Unique and useful book. It has sections for each month (March to October) plus sections on foliage plants and winter interest. In each section there are perennials and bulbs that flower or have a season of interest at that time. You can use this to plan an all-season garden. There is a large, lovely picture for each plant. The information is not terribly extensive (you will probably still want to look the plants up in a more comprehensive encyclopedia to learn how to grow them), but there are lots of useful little tips from the author's personal experience. I especially liked the suggestions for companion plantings. Also check out her "Continuous Color," which is a similar book about flowering shrubs and trees.
As a perennial designer, this is my favorite book! I love that the varieties Pam has chosen are commonly available in the trade and at garden centers.
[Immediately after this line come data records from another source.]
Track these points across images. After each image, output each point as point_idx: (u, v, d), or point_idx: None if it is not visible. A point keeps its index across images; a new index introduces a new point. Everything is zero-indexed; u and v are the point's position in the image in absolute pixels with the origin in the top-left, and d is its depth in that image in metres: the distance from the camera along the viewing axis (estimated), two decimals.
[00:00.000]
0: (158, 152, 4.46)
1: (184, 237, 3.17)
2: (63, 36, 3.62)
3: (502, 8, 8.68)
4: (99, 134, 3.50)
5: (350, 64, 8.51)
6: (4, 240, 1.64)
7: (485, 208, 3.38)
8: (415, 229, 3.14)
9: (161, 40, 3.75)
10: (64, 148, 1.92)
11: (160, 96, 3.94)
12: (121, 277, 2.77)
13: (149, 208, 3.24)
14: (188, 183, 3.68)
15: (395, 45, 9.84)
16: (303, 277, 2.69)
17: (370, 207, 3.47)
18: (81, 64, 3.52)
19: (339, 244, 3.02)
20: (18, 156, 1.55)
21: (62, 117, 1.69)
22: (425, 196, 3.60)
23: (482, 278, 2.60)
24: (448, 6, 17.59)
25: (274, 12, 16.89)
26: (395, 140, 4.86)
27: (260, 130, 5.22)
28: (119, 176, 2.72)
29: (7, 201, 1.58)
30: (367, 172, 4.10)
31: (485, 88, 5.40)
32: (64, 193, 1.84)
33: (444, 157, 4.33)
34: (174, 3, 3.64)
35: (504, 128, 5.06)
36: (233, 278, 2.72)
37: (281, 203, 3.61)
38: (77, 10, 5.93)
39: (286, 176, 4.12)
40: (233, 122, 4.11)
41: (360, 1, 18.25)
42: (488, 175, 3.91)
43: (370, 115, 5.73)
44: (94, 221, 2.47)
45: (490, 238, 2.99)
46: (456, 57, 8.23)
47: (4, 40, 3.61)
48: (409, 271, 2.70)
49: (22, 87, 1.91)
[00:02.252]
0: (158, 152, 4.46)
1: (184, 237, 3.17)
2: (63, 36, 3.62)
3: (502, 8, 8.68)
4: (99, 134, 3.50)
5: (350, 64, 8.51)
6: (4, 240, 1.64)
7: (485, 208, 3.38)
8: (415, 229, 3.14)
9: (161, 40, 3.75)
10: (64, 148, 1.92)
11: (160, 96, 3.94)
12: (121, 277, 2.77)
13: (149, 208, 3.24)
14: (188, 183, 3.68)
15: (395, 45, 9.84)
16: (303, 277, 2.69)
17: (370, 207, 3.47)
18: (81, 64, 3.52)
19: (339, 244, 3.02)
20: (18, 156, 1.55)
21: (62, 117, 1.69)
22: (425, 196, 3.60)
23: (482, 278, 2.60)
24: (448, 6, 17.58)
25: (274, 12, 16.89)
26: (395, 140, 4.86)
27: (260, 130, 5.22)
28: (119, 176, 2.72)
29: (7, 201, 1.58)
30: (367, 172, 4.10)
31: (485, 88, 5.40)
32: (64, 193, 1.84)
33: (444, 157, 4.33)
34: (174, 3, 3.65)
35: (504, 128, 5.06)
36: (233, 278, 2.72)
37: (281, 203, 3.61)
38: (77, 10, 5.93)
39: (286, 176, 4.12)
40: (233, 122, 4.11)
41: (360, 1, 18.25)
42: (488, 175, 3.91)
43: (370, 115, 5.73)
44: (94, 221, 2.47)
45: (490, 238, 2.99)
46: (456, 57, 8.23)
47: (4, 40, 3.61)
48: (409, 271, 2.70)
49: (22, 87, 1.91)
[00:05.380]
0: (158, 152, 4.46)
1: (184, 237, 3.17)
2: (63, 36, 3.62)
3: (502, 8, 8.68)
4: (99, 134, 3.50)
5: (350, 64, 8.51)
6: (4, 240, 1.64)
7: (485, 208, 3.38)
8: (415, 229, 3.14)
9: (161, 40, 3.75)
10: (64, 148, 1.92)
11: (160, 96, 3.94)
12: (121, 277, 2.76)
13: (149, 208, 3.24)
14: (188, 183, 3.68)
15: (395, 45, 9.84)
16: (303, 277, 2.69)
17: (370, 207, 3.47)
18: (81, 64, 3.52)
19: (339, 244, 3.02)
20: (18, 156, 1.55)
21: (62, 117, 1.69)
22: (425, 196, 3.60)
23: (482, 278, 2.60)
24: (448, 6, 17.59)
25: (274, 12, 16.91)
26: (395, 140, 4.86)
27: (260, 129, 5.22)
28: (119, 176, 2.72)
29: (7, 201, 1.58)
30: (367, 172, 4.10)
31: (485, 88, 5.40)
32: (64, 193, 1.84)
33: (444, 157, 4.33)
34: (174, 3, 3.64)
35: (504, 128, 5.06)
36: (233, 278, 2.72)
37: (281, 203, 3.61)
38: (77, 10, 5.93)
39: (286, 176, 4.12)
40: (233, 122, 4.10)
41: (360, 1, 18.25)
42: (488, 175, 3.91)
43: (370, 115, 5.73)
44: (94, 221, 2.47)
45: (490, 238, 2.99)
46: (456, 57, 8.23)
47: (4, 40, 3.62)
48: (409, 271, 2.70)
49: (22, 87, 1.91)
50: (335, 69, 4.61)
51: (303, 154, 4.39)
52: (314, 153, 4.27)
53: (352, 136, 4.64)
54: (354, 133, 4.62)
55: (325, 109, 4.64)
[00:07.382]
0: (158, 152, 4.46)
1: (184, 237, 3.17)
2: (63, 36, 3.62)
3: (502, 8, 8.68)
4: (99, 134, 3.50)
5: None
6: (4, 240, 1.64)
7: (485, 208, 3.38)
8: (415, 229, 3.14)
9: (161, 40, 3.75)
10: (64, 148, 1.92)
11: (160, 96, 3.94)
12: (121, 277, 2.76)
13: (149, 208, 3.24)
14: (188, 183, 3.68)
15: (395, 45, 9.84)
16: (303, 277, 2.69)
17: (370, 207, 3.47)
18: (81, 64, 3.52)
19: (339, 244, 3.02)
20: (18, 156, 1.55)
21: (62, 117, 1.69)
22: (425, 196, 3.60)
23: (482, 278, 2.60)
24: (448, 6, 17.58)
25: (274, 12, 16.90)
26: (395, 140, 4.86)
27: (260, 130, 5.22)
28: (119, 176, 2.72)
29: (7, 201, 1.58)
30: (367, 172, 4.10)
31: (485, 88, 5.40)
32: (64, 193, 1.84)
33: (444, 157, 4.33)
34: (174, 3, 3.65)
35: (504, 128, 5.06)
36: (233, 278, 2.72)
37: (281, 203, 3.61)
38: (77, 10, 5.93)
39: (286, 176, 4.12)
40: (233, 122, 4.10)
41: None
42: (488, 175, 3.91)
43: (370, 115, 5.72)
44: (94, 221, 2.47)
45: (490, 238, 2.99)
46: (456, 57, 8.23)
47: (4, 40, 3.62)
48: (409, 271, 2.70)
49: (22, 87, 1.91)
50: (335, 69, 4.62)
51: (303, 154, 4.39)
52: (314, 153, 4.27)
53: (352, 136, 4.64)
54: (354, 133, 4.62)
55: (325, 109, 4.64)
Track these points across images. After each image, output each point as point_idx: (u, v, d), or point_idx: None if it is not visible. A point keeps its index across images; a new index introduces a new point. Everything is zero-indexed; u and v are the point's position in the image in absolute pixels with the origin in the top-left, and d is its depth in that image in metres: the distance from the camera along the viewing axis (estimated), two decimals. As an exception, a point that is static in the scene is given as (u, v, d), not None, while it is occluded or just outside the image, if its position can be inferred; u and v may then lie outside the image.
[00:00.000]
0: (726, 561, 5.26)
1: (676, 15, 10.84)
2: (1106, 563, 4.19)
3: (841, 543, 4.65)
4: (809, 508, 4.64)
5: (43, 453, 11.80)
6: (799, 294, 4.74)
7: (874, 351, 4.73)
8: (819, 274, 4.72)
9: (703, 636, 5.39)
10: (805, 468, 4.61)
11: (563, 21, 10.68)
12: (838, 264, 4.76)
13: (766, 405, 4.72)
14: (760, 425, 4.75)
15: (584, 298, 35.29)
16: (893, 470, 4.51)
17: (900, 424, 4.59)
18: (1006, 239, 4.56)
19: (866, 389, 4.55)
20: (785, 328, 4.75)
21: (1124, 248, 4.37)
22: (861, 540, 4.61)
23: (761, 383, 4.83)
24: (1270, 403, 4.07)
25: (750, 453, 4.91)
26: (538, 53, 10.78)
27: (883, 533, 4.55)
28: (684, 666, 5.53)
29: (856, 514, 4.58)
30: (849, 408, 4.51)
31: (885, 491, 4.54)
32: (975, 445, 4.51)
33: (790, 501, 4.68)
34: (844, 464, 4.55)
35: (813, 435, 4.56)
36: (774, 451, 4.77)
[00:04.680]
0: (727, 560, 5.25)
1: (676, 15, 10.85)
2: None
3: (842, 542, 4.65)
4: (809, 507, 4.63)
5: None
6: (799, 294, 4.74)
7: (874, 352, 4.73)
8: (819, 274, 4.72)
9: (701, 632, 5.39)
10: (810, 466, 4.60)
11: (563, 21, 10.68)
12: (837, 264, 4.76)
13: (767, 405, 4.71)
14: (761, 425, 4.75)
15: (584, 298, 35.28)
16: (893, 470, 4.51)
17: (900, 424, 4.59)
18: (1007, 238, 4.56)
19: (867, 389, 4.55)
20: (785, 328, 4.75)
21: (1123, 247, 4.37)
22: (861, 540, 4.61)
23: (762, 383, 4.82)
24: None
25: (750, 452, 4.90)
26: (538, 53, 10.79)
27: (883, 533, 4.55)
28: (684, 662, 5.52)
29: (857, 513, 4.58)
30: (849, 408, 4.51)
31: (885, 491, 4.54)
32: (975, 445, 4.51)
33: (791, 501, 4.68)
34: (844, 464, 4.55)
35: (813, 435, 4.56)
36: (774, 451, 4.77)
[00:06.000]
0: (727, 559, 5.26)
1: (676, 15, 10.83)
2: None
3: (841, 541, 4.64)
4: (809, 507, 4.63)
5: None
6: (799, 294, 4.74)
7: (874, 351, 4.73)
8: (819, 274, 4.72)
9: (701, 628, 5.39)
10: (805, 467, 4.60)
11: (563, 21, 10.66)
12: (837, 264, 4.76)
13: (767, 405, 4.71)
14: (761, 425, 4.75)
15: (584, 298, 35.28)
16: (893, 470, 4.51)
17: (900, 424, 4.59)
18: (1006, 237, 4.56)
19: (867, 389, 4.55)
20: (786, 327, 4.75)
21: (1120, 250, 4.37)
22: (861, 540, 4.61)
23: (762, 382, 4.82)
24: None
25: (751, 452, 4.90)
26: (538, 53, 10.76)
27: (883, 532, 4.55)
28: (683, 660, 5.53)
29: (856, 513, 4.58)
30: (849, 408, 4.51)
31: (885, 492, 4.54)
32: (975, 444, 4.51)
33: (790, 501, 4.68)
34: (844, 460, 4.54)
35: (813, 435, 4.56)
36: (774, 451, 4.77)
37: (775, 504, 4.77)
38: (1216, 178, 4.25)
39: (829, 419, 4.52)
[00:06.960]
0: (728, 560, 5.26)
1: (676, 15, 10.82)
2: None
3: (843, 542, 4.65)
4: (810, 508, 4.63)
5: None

The advice about each plant is honest - no over-glorification. It has saved me much time and $$$ by helping me choose the BEST PERFORMING plants for the gardens I've designed.
This is an exceptional book! My dilemma as a northern gardener was to fill the holes between seasons. Most gardens look good in spring, pretty nice in summer and so-so in fall. Ms. Duthie's book, which emphasizes perennials, filled all the holes for me. My goal is to have a garden that looks beautiful from March well into the winter (I am in Zone 5a). She explains which plants bloom for two weeks as opposed to 16 weeks, which bloom and go completely dormant (leaving gaps) as opposed to those that alter in an attractive manner, which plants stay put and which spread, which flop and which do not require staking, and presents it in a month by month order. Pair it with Michael Dirr's Hardy Trees and Shrubs and Allan Armitage's Garden Annuals.